Speaking at the awards ceremony, Metal Heart star Jordanne Jones, said:
“I am honoured to be part of this year’s judging panel for such a meaningful mental health awareness-raising initiative from Walk in My Shoes. Film is a very powerful, creative outlet and it’s empowering to see so many filmmakers here today to share their encouraging and affirming messages of positive mental health, while also challenging mental health stigma.”
Sean Fitzpatrick, a former service user of St Patrick’s and Chair of SUAS, also spoke about film can shed a new light on mental health for both audiences and filmmakers themselves:
“Film can transport us to other worlds or give us new perspectives on the one around us and, for me, it is a vital part of my mental health recovery. Exploring mental health through film plays an important role in tackling the misconceptions often surrounding mental health difficulties, as well as providing both filmmakers and viewers with an opportunity to consider their understanding of positive mental health. I am delighted to have had the opportunity to see so many high-quality films reframing mental health in a meaningful and innovative way.”
Fergus Keane |Stereo Self-Talk| 1st Place General Category
Niamh O’Connor|Two-Faced| Runner-up General Category
Loreto College Crumlin |Rise Up| 1st Place Secondary School Category
Templeogue College|With You in a Heartbeat| Runner-up Secondary School Category
The other shortlisted films also screened on the awards night included:
- Breaking the Cycle | Eoghan McQuinn
- Bulimia – My Addiction | Emma Drumm
- I’m Fine | Swan Youth Service
- The Interview | Ethan Kelly
- It’s OK Not to Be OK | Kingscourt Youthreach
- Taboo | Mark Doyle
- Take Me with You | Sinéad Collopy
- When Words Fail, Music Speaks | Lisa Price.
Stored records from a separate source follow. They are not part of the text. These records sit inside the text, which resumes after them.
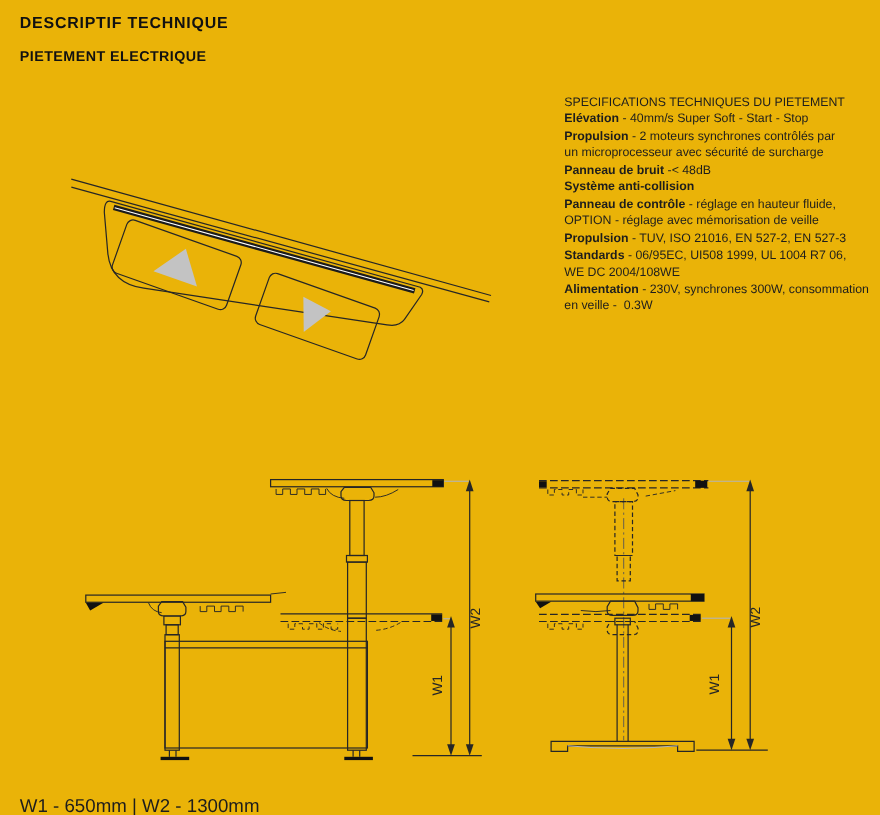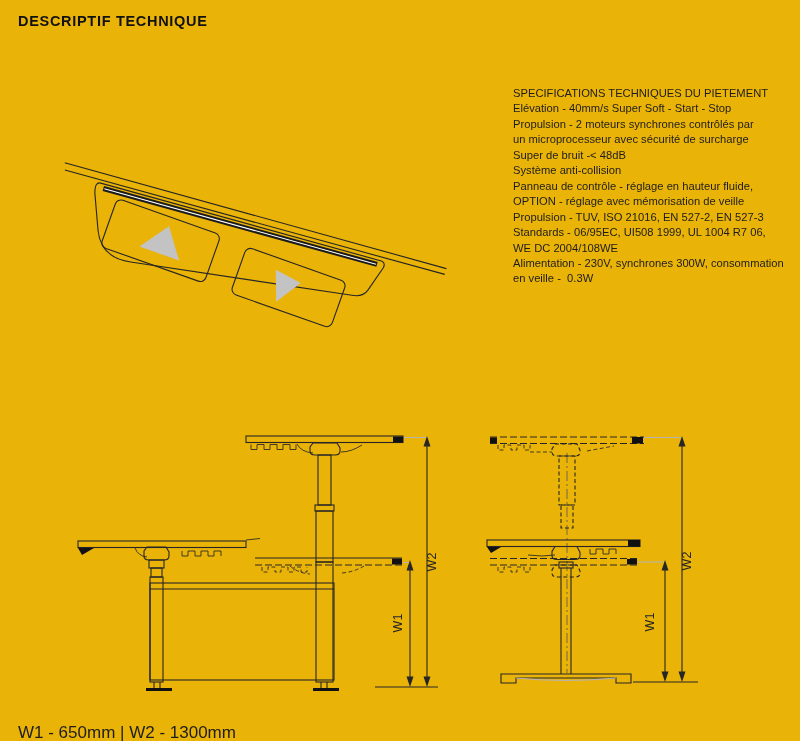--- a/index.html
+++ b/index.html
@@ -33,6 +33,7 @@
 <div id="canvas">
 
   <div class="title1">DESCRIPTIF TECHNIQUE</div>
+  <div class="title2">PIETEMENT ELECTRIQUE</div>
 
   <div class="specs">
     <div class="spec-line"><b></b><span>SPECIFICATIONS TECHNIQUES DU PIETEMENT</span></div>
- The Domino Effect | Scoil Mhuire, Clane
- The Flipside | St Mary’s CBS, Portlaoise
- Masking My Mood | Presentation College, Tuam
- Not Your Usual Suspect | St Michael’s Loreto, Navan
- Reach Out | St Augustine’s College, Dungarvan
- Some Ways to Have a Healthy Mind | St Joseph’s Secondary School, Rush
- Speak Out | Pobalscoil Chorcha Dhuibne, Dingle
- We All Have Something to Live For | Pobaslscoil Chorca Dhuibne, Dingle.